MB-Kritik

In the Belly of a Tiger 2024

Horror, Drama

Sorabh Jaiswar
Francis Lawrence
Pooja Pallavi
Rosely Raj
Poonam Tiwari

Inhalt

Ein älteres Paar, Bhagole und Prabhata, eben erst mit dem Sohn und den beiden Enkelinnen in das Dorf zurückgekehrt, besitzt nur noch Haus und Bullen; das Land haben sie verkauft, um ihr Glück in der Stadt zu versuchen. Das einzige Tauschobjekt bleibt ihre Arbeitskraft, was sie wie alle anderen im Dorf erpressbar macht.

Kritik

Der Titel steht emblematisch für die ostentative Symbolsprache, mit der Jatla Siddarthas zweiter Spielfilm den aussichtslosen Existenzkampf Indiens verarmter Landbevölkerung vermittelt. Für mittellose Menschen wie Bhagole (Sorabh Jaiswar) und eine Frau Prabhata (Poonam Tiwari), die mit ihrem erwachsenen Sohn und dessen Familie in der Hoffnung auf Arbeit in einem Ziegelwerk ihr Land verlassen haben, geht es längst nicht mehr um fressen oder gefressen werden. Sie sind schon Fabrik-Futter und werden verdaut.

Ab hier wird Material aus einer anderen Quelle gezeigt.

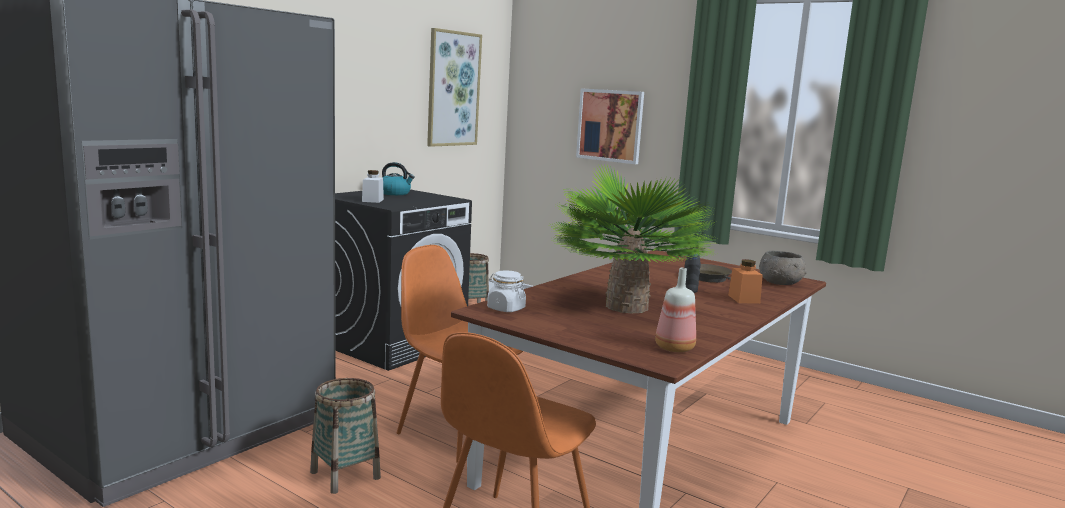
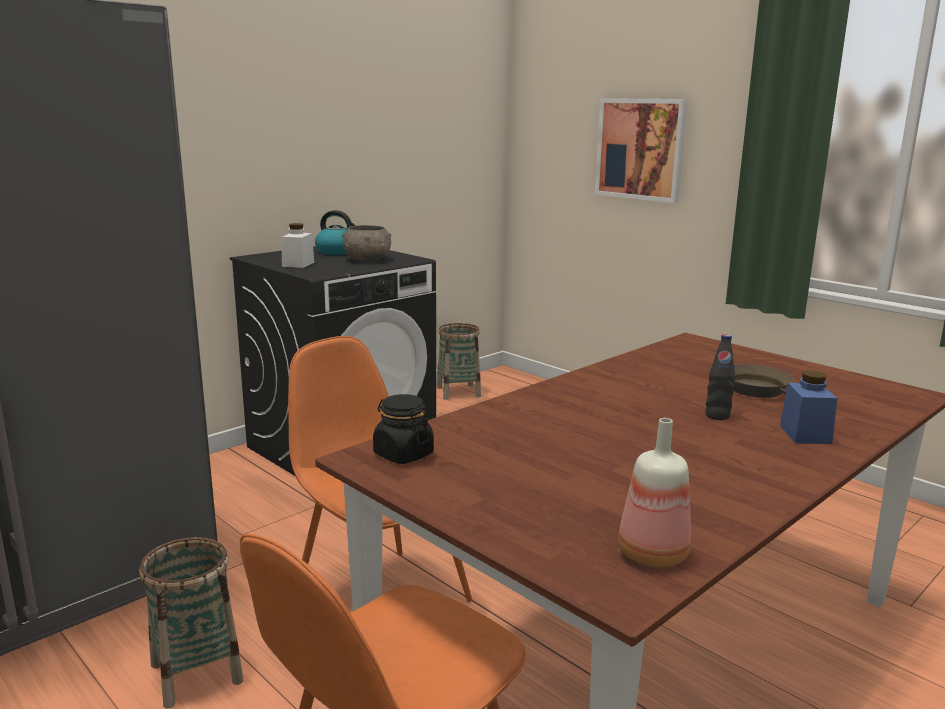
camera: 10 degrees right, 5 degrees up
(453, 89) = (427, 107): picture -> none
(505, 309) = (403, 454): white jar -> black jar
(626, 307) = (601, 451): potted plant -> none
(743, 299) = (805, 434): orange jar -> blue jar
(780, 283) = (874, 399): grey bowl -> grey bowl (367, 260)

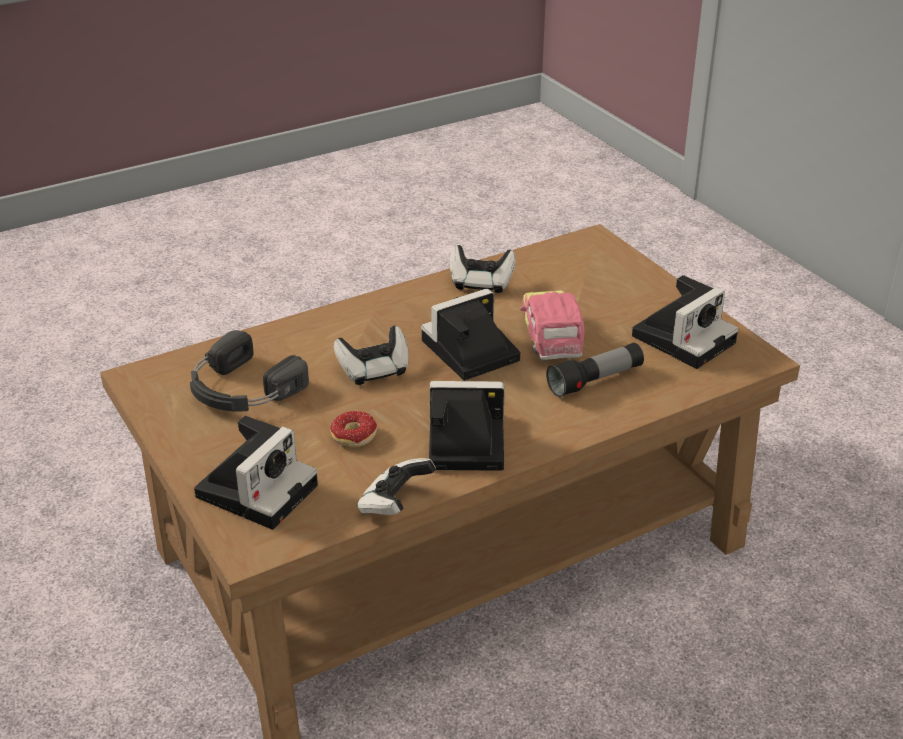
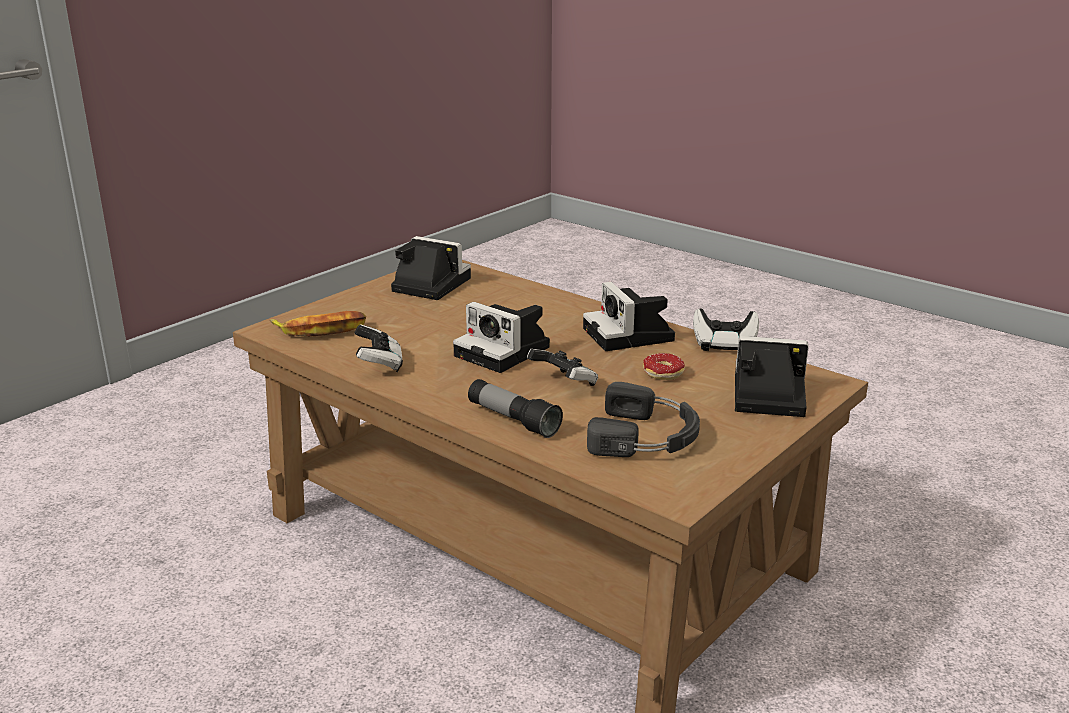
camera: 110 degrees left, 10 degrees down
(551, 338) = (460, 325): toy car -> none
(580, 263) = (320, 330): none -> banana
(595, 381) = (511, 305): flashlight -> flashlight (513, 420)

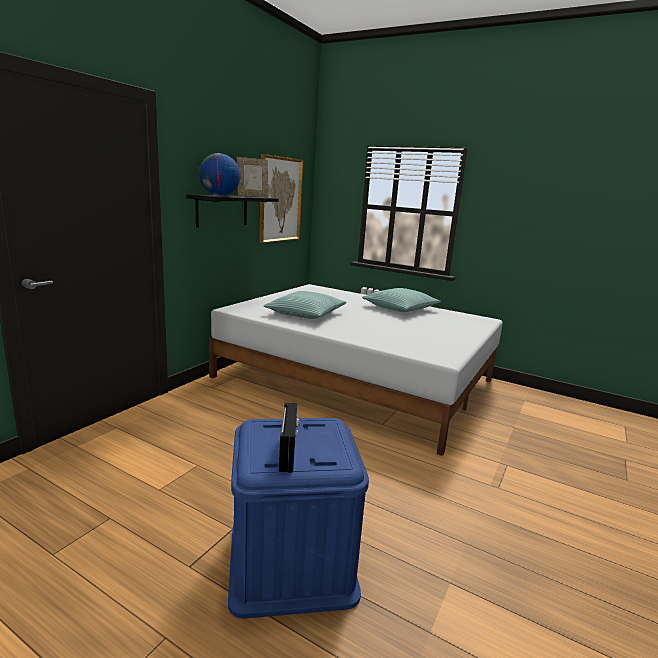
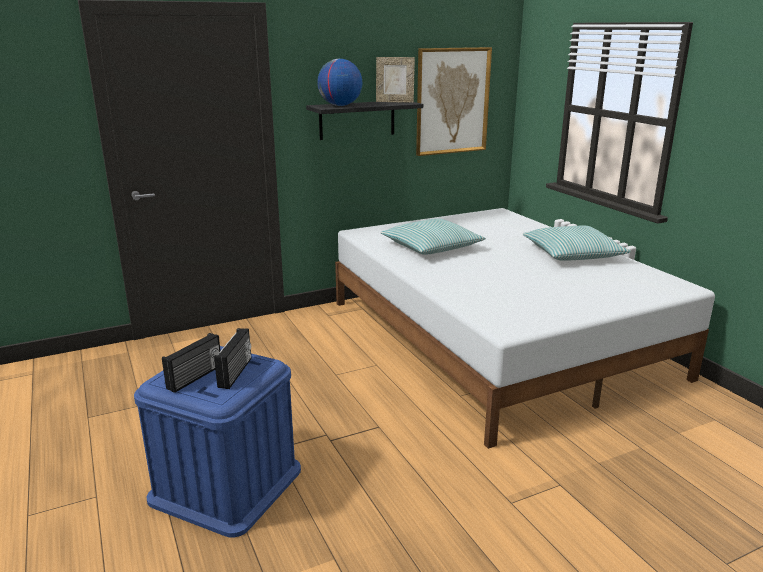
camera: 35 degrees right, 5 degrees up
(319, 437) = (236, 372): none -> radio

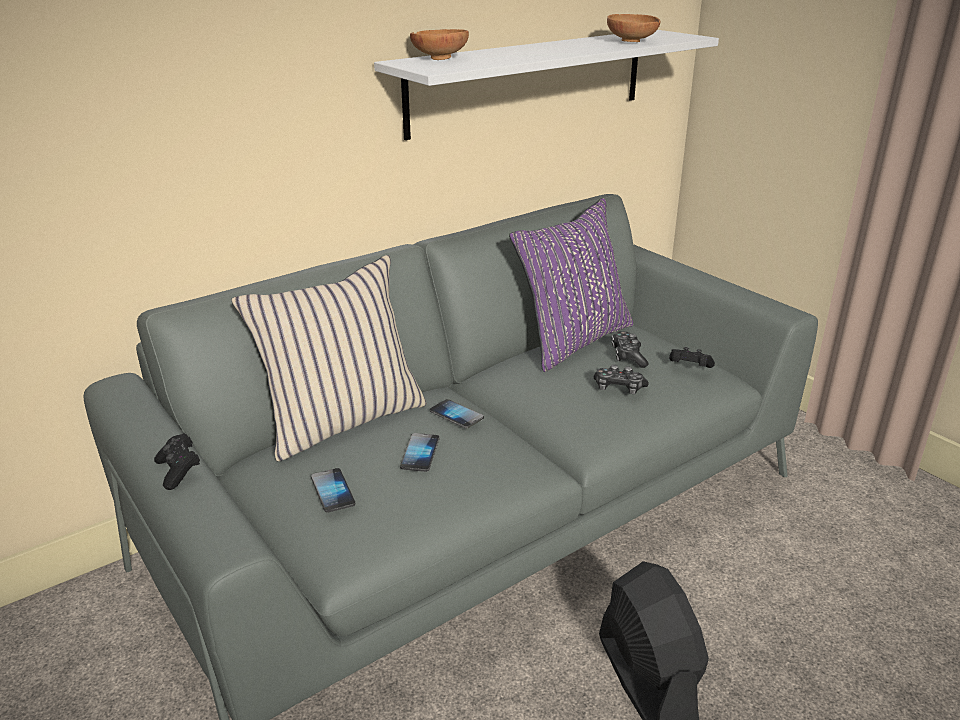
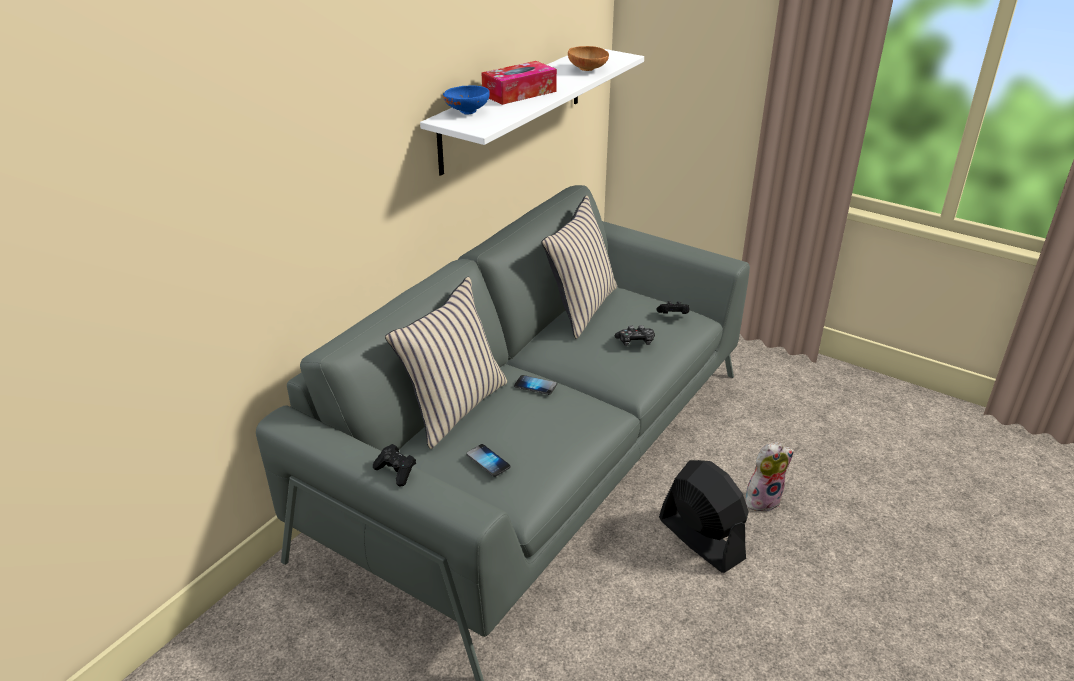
camera: 20 degrees left, 5 degrees up
(420, 453) = (530, 420): phone -> none
(439, 58) = (466, 111): brown bowl -> blue bowl
(522, 51) = (519, 93): none -> tissue box
(572, 340) = (580, 308): purple pillow -> beige pillow
(628, 356) = (628, 314): game controller -> none
(763, 648) = (763, 499): none -> plush toy

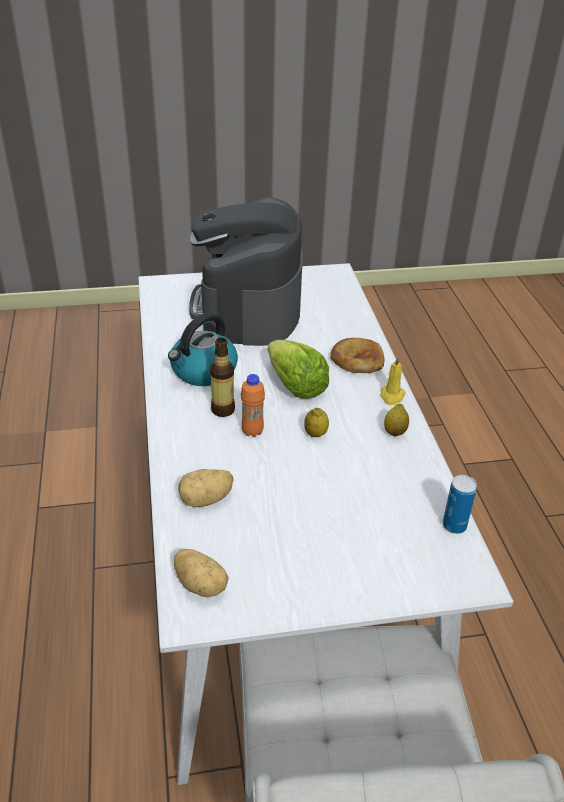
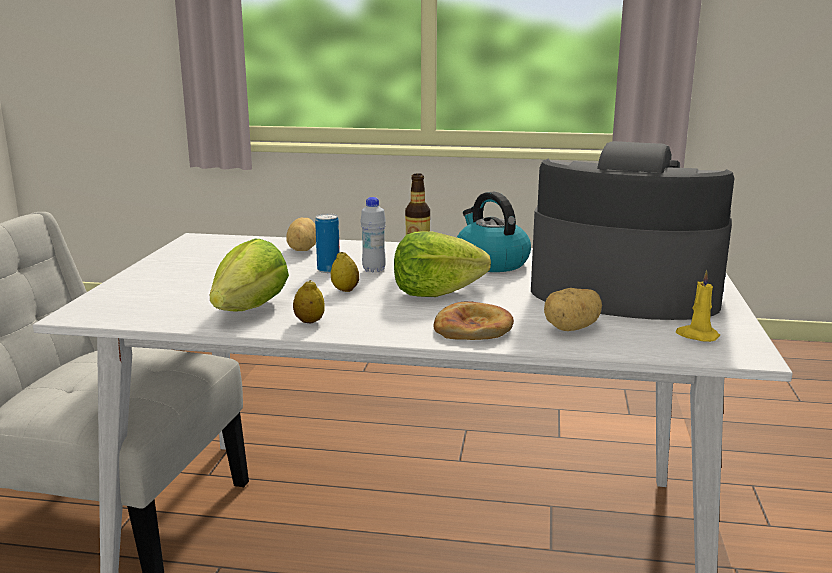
camera: 110 degrees right, 20 degrees down
(201, 584) = (218, 242): potato -> potato (572, 329)
(252, 431) = (373, 270): orange bottle -> white bottle
(390, 473) = (250, 309): none -> lettuce
(392, 396) = (378, 332): yellow candle -> yellow candle (696, 336)
(454, 525) = (145, 320): can -> can (328, 270)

Wenn die verzweifelte Lage der sechsköpfigen Gemeinschaft mit dem dritten Kind auf dem Weg das noch nicht deutlich genug vor Augen führt, tut es der dramatische Ausbau der augenfällige Allegorie vom Raubtier-Kapitalismus. Ein menschenfressender Tiger bedroht die Arbeitenden, die von früh bis spät für den mitleidlosen Produktionsleiter schuften. Doch als heiliges Nationalsymbol wiegt das Wohlergehen des Tieres höher als das der Menschen, die von einem solchen Schutz nur träumen können.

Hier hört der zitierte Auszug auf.